Où je peux entrer et sortir quand je veux,
avec la certitude que les portes resteront toujours ouvertes.
Où je peux être seul ou entouré,
parce que je peux porter tous mes masques à la fois,
et même ainsi je sais me reconnaître.
Où me poussent en même temps des ailes et des racines,
sans qu’elles soient un obstacle ou une entrave.
Où mes mots prennent vie,
sans jugement ni punition.
Où il existe des règles et de la reconnaissance,
mais sans paternalisme.
Où l’amour me nourrit
sans me dévorer.
Où je peux être avec moi-même
sans me sentir seul.
Où la pluie tombe pour soulager ma soif
et non pour me noyer.
Où le soleil brille,
mais ne brûle pas.
Où je peux dormir et me perdre dans mes rêves,
sans perdre de vue la réalité.
Où la peur hurle et la joie danse,
où la liberté peut se vivre
sans peur d’être enfermé.
Où l’on peut utiliser la raison
sans peur de perdre son instinct et ses sentiments.
Où l’enfant qui vit en moi
apprend, en jouant, à devenir adulte.
Pour moi, un foyer
c’est un lieu où je peux vivre et respirer.

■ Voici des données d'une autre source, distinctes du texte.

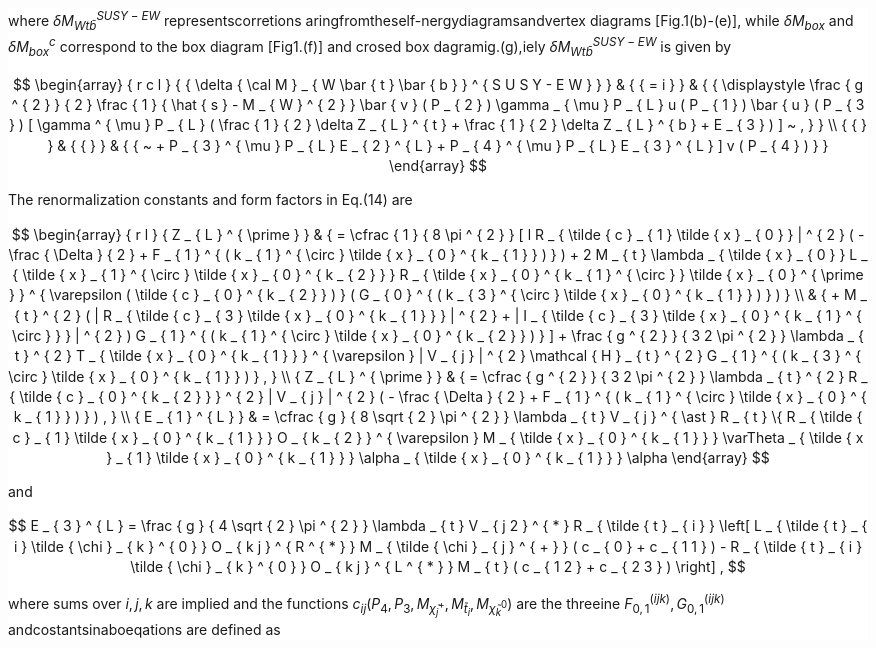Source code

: where $\delta M _ { W t \bar { b } } ^ { S U S Y - E W }$ representscorretions aringfromtheself-nergydiagramsandvertex diagrams [Fig.1(b)-(e)], while $\delta M _ { b o x }$ and $\delta M _ { b o x } ^ { c }$ correspond to the box diagram [Fig1.(f)] and crosed box dagramig.(g),iely $\delta M _ { W t \bar { b } } ^ { S U S Y - E W }$ is given by

$$
\begin{array} { r c l } { { \delta { \cal M } _ { W \bar { t } \bar { b } } ^ { S U S Y - E W } } } & { { = i } } & { { \displaystyle \frac { g ^ { 2 } } { 2 } \frac { 1 } { \hat { s } - M _ { W } ^ { 2 } } \bar { v } ( P _ { 2 } ) \gamma _ { \mu } P _ { L } u ( P _ { 1 } ) \bar { u } ( P _ { 3 } ) [ \gamma ^ { \mu } P _ { L } ( \frac { 1 } { 2 } \delta Z _ { L } ^ { t } + \frac { 1 } { 2 } \delta Z _ { L } ^ { b } + E _ { 3 } ) ] ~ , } } \\ { { } } & { { } } & { { ~ + P _ { 3 } ^ { \mu } P _ { L } E _ { 2 } ^ { L } + P _ { 4 } ^ { \mu } P _ { L } E _ { 3 } ^ { L } ] v ( P _ { 4 } ) } } \end{array}
$$

The renormalization constants and form factors in Eq.(14) are

$$
\begin{array} { r l } { Z _ { L } ^ { \prime } } & { = \cfrac { 1 } { 8 \pi ^ { 2 } } [ l R _ { \tilde { c } _ { 1 } \tilde { x } _ { 0 } } | ^ { 2 } ( - \frac { \Delta } { 2 } + F _ { 1 } ^ { ( k _ { 1 } ^ { \circ } \tilde { x } _ { 0 } ^ { k _ { 1 } } ) } ) + 2 M _ { t } \lambda _ { \tilde { x } _ { 0 } } L _ { \tilde { x } _ { 1 } ^ { \circ } \tilde { x } _ { 0 } ^ { k _ { 2 } } } R _ { \tilde { x } _ { 0 } ^ { k _ { 1 } ^ { \circ } } \tilde { x } _ { 0 } ^ { \prime } } ^ { \varepsilon ( \tilde { c } _ { 0 } ^ { k _ { 2 } } ) } ( G _ { 0 } ^ { ( k _ { 3 } ^ { \circ } \tilde { x } _ { 0 } ^ { k _ { 1 } } ) } )  } \\ & {  + M _ { t } ^ { 2 } ( | R _ { \tilde { c } _ { 3 } \tilde { x } _ { 0 } ^ { k _ { 1 } } } | ^ { 2 } + | I _ { \tilde { c } _ { 3 } \tilde { x } _ { 0 } ^ { k _ { 1 } ^ { \circ } } } | ^ { 2 } ) G _ { 1 } ^ { ( k _ { 1 } ^ { \circ } \tilde { x } _ { 0 } ^ { k _ { 2 } } ) } ] + \frac { g ^ { 2 } } { 3 2 \pi ^ { 2 } } \lambda _ { t } ^ { 2 } T _ { \tilde { x } _ { 0 } ^ { k _ { 1 } } } ^ { \varepsilon } | V _ { j } | ^ { 2 } \mathcal { H } _ { t } ^ { 2 } G _ { 1 } ^ { ( k _ { 3 } ^ { \circ } \tilde { x } _ { 0 } ^ { k _ { 1 } } ) } , } \\ { Z _ { L } ^ { \prime } } & { = \cfrac { g ^ { 2 } } { 3 2 \pi ^ { 2 } } \lambda _ { t } ^ { 2 } R _ { \tilde { c } _ { 0 } ^ { k _ { 2 } } } ^ { 2 } | V _ { j } | ^ { 2 } ( - \frac { \Delta } { 2 } + F _ { 1 } ^ { ( k _ { 1 } ^ { \circ } \tilde { x } _ { 0 } ^ { k _ { 1 } } ) } ) , } \\ { E _ { 1 } ^ { L } } &  = \cfrac { g } { 8 \sqrt { 2 } \pi ^ { 2 } } \lambda _ { t } V _ { j } ^ { \ast } R _ { t } \{ R _ { \tilde { c } _ { 1 } \tilde { x } _ { 0 } ^ { k _ { 1 } } } O _ { k _ { 2 } } ^ { \varepsilon } M _ { \tilde { x } _ { 0 } ^ { k _ { 1 } } } \varTheta _ { \tilde { x } _ { 1 } \tilde { x } _ { 0 } ^ { k _ { 1 } } } \alpha _ { \tilde { x } _ { 0 } ^ { k _ { 1 } } } \alpha \end{array}
$$

and

$$
E _ { 3 } ^ { L } = \frac { g } { 4 \sqrt { 2 } \pi ^ { 2 } } \lambda _ { t } V _ { j 2 } ^ { * } R _ { \tilde { t } _ { i } } \left[ L _ { \tilde { t } _ { i } \tilde { \chi } _ { k } ^ { 0 } } O _ { k j } ^ { R ^ { * } } M _ { \tilde { \chi } _ { j } ^ { + } } ( c _ { 0 } + c _ { 1 1 } ) - R _ { \tilde { t } _ { i } \tilde { \chi } _ { k } ^ { 0 } } O _ { k j } ^ { L ^ { * } } M _ { t } ( c _ { 1 2 } + c _ { 2 3 } ) \right] ,
$$

where sums over $i , j , k$ are implied and the functions $c _ { i j } ( P _ { 4 } , P _ { 3 } , M _ { \tilde { \chi } _ { j } ^ { + } } , M _ { \tilde { t } _ { i } } , M _ { \tilde { \chi } _ { k } ^ { 0 } } )$ are the threeine $F _ { 0 , 1 } ^ { ( i j k ) } , G _ { 0 , 1 } ^ { ( i j k ) }$ andcostantsinaboeqations are defined as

Avec son monologue « Faites des soins, pas la guerre », Annett Metzenthin explique comme il est important que collaborent personnel soignant et aidants familiaux. Ces derniers ont en effet un rôle fondamental, mais ils ont eux aussi besoin de compagnie et de soutien, qu’il soit matériel ou psychologique. Pour finir, trois jeunes infirmières et médecins travaillant avec STUBI cops, association dont le but est d’améliorer la collaboration entre infirmiers, médecins et thérapeutes, ont récité un poème.

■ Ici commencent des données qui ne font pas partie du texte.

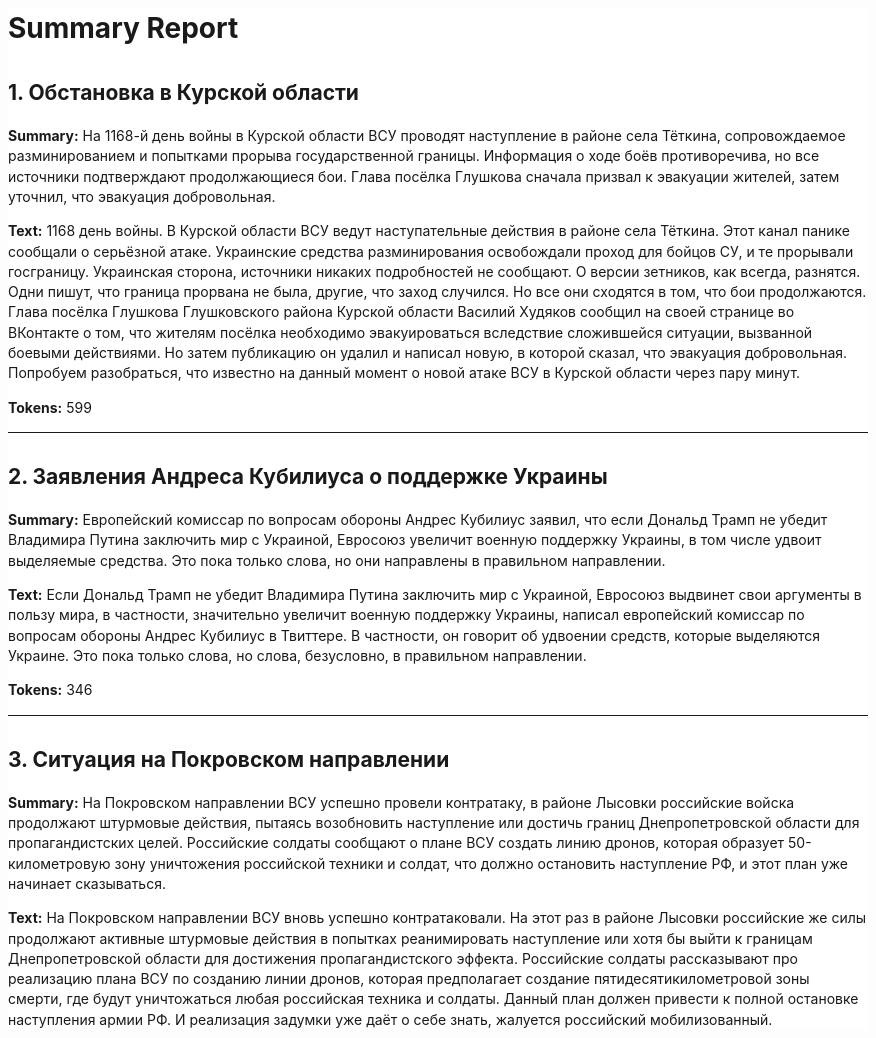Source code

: # Summary Report

## 1. Обстановка в Курской области

**Summary:** На 1168-й день войны в Курской области ВСУ проводят наступление в районе села Тёткина, сопровождаемое разминированием и попытками прорыва государственной границы. Информация о ходе боёв противоречива, но все источники подтверждают продолжающиеся бои. Глава посёлка Глушкова сначала призвал к эвакуации жителей, затем уточнил, что эвакуация добровольная.

**Text:**
1168 день войны. В Курской области ВСУ ведут наступательные действия в районе села Тёткина. Этот канал панике сообщали о серьёзной атаке. Украинские средства разминирования освобождали проход для бойцов СУ, и те прорывали госграницу. Украинская сторона, источники никаких подробностей не сообщают. О версии зетников, как всегда, разнятся. Одни пишут, что граница прорвана не была, другие, что заход случился. Но все они сходятся в том, что бои продолжаются. Глава посёлка Глушкова Глушковского района Курской области Василий Худяков сообщил на своей странице во ВКонтакте о том, что жителям посёлка необходимо эвакуироваться вследствие сложившейся ситуации, вызванной боевыми действиями. Но затем публикацию он удалил и написал новую, в которой сказал, что эвакуация добровольная. Попробуем разобраться, что известно на данный момент о новой атаке ВСУ в Курской области через пару минут.

**Tokens:** 599

---

## 2. Заявления Андреса Кубилиуса о поддержке Украины

**Summary:** Европейский комиссар по вопросам обороны Андрес Кубилиус заявил, что если Дональд Трамп не убедит Владимира Путина заключить мир с Украиной, Евросоюз увеличит военную поддержку Украины, в том числе удвоит выделяемые средства. Это пока только слова, но они направлены в правильном направлении.

**Text:**
Если Дональд Трамп не убедит Владимира Путина заключить мир с Украиной, Евросоюз выдвинет свои аргументы в пользу мира, в частности, значительно увеличит военную поддержку Украины, написал европейский комиссар по вопросам обороны Андрес Кубилиус в Твиттере. В частности, он говорит об удвоении средств, которые выделяются Украине. Это пока только слова, но слова, безусловно, в правильном направлении.

**Tokens:** 346

---

## 3. Ситуация на Покровском направлении

**Summary:** На Покровском направлении ВСУ успешно провели контратаку, в районе Лысовки российские войска продолжают штурмовые действия, пытаясь возобновить наступление или достичь границ Днепропетровской области для пропагандистских целей. Российские солдаты сообщают о плане ВСУ создать линию дронов, которая образует 50-километровую зону уничтожения российской техники и солдат, что должно остановить наступление РФ, и этот план уже начинает сказываться.

**Text:**
На Покровском направлении ВСУ вновь успешно контратаковали. На этот раз в районе Лысовки российские же силы продолжают активные штурмовые действия в попытках реанимировать наступление или хотя бы выйти к границам Днепропетровской области для достижения пропагандистского эффекта. Российские солдаты рассказывают про реализацию плана ВСУ по созданию линии дронов, которая предполагает создание пятидесятикилометровой зоны смерти, где будут уничтожаться любая российская техника и солдаты. Данный план должен привести к полной остановке наступления армии РФ. И реализация задумки уже даёт о себе знать, жалуется российский мобилизованный.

Protestation et quête de reconnaissance par le slam

Yvonne Falckner est à l’origine de cette session de slam, « pour que le personnel soignant se fasse entendre ». Elle l’a pensée comme une forme de protestation contre les mauvaises conditions de travail, contre la situation d’exploitation qui se met en place en substituant les professionnels qualifiés par du personnel peu formé, avec tous les risques que cela implique pour les personnes dépendantes. Mais, au-delà des revendications, Yvonne a réussi à faire naître chez ces professionnels un sentiment de fierté. Elle leur a donné l’opportunité de monter sur scène, de recueillir les applaudissements du public, et surtout, de rassembler assez de courage pour réclamer publiquement de meilleures conditions de travail.

La soirée se concluant, j’ai ressenti un élan de gratitude pour ces gens qui, invisibles, accompagnent chaque jour d’autres personnes dans les moments les plus durs de leur vie. Je suis également convaincue qu’ils méritent beaucoup plus de reconnaissance et de soutien, et qu’ils peuvent être fiers des défis qu’ils remportent chaque jour.